Consider being an engineer or a surgeon. I certainly don’t want a structural engineer to be original in his understanding of physical formulas when deciding whether a building is stable. I wouldn’t want my cardiac surgeon to “think different” in the middle of a quadruple bypass.
What about creative professions like writers, filmmakers and artists? Well even here, I’d argue that creative genius is about 10% originality and 90% imitation. Quentin Tarantino is famous for being one of the most distinctive filmmakers, but his shots and scenes are borrowed heavily from films he admires. His ability isn’t in creating something completely original, but in adding just enough originality to make it his own.
(Warning, it’s Tarantino so NSFW)
Even in art, the most creative endeavor, originality is a spice to be added, not the meat.
Imitate First, Invent Later
The Chinese model appears to me to be: imitate first, invent later. Meaning, the goal of the student isn’t to create novel works, but to master the repertoire of techniques of the master faithfully. Once this has been achieved, then, now as a master, he or she can successfully create new works.

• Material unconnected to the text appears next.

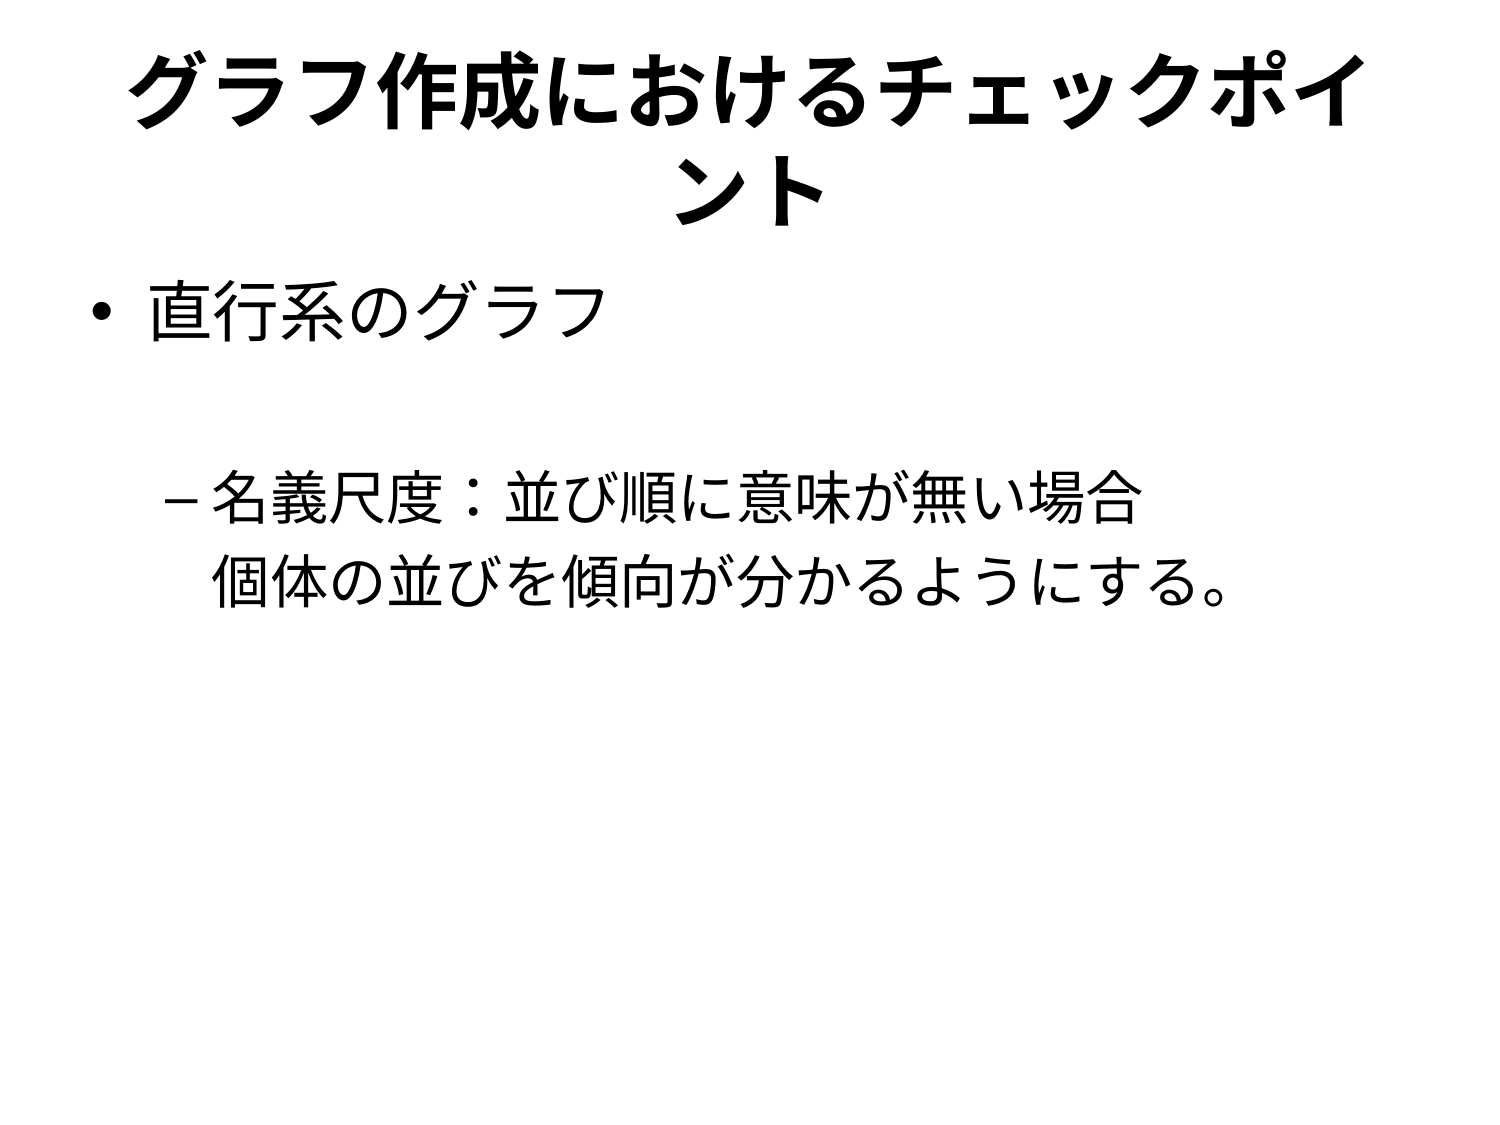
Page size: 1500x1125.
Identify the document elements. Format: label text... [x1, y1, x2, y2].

title グラフ作成におけるチェックポイント [75, 31, 1426, 247]
list 直行系のグラフ 名義尺度：並び順に意味が無い場合 個体の並びを傾向が分かるようにする。 [75, 262, 1426, 1006]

Stated as such, I’m not sure I disagree with this model. If even in our most creative works, unique skills are dwarfed by the presence of imitated skills, it would be reasonable to think that, as students of a skill, we will spend the majority of our time learning by copying instead of learning through original expression.
Some might argue that, even if they form a smaller percentage of the total, creative synthesis skills are much harder than their imitative components, so we should focus on that. Here, I’m not sure I agree.

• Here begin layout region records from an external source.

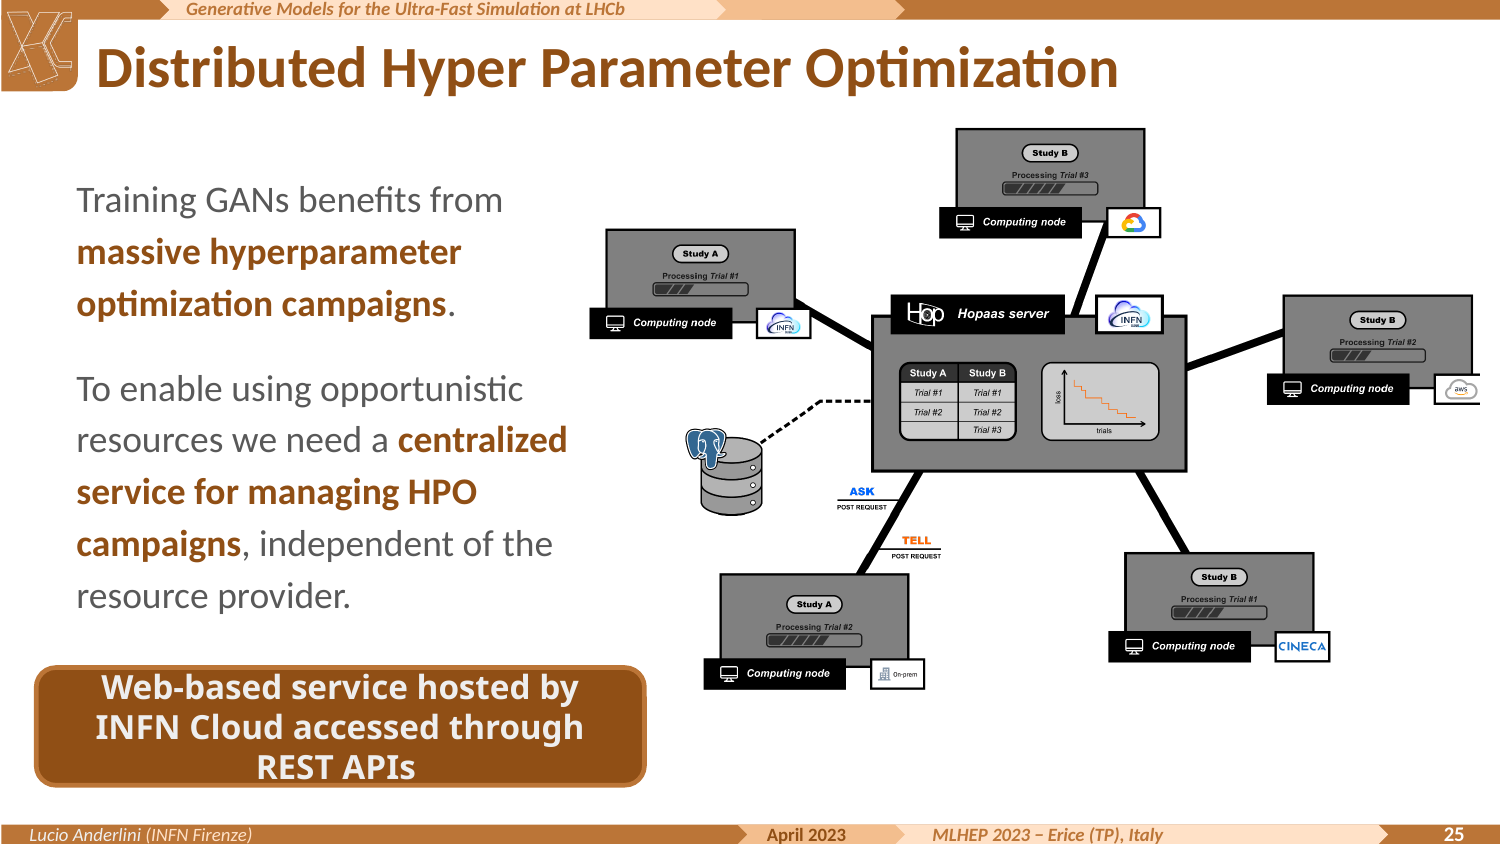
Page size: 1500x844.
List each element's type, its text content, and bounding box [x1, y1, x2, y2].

text_box Web-based service hosted by INFN Cloud accessed through REST APIs [36, 667, 645, 786]
picture [576, 92, 1480, 725]
slide_number <number> [1389, 801, 1480, 844]
list Training GANs benefits from massive hyperparameter optimization campaigns. To enable using opportunistic resources we need a centralized service for managing HPO campaigns, independent of the resource provider. [61, 153, 576, 667]
title Distributed Hyper Parameter Optimization [81, 14, 1480, 109]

Being an excellent entrepreneur, writer or painter does require original ideas. But the thing that separates the lousy from the great is rarely the ideas—it’s the execution. What’s execution, if not the plethora of imitative skills one needs to master first? If you’re incredible at execution, it seems almost trivial to now funnel that ability into an original idea.
Imitate Without Plagiarizing
I personally believe the cultural norms against copying are currently too strict. Reusing a sentence you’ve written previously makes you a plagiarist these days. People should be freer to remix and build upon others’ work.
But that doesn’t mean I endorse the opposite view, that completely copying someone’s creative work is okay, either as a creator or consumer.
Instead, I’d prefer to take a middle position. That, at the very least, one must meet the standard of originality defined by laws and cultural norms. As a writer, that means I shouldn’t reuse whole sentences without quotations, or reuse whole ideas without attribution. (In fact, my ideal world would have increased flexibility for copying along with increased attribution, not less.)
But that, given the importance of imitation in even highly creative works, and considering that most of us are perpetual students of our craft, that we shouldn’t aspire to being 100% original. We should spend more time studying, and imitating, the people and works we admire. Imitate enough people and sources, and eventually the combination will result in something uniquely yours.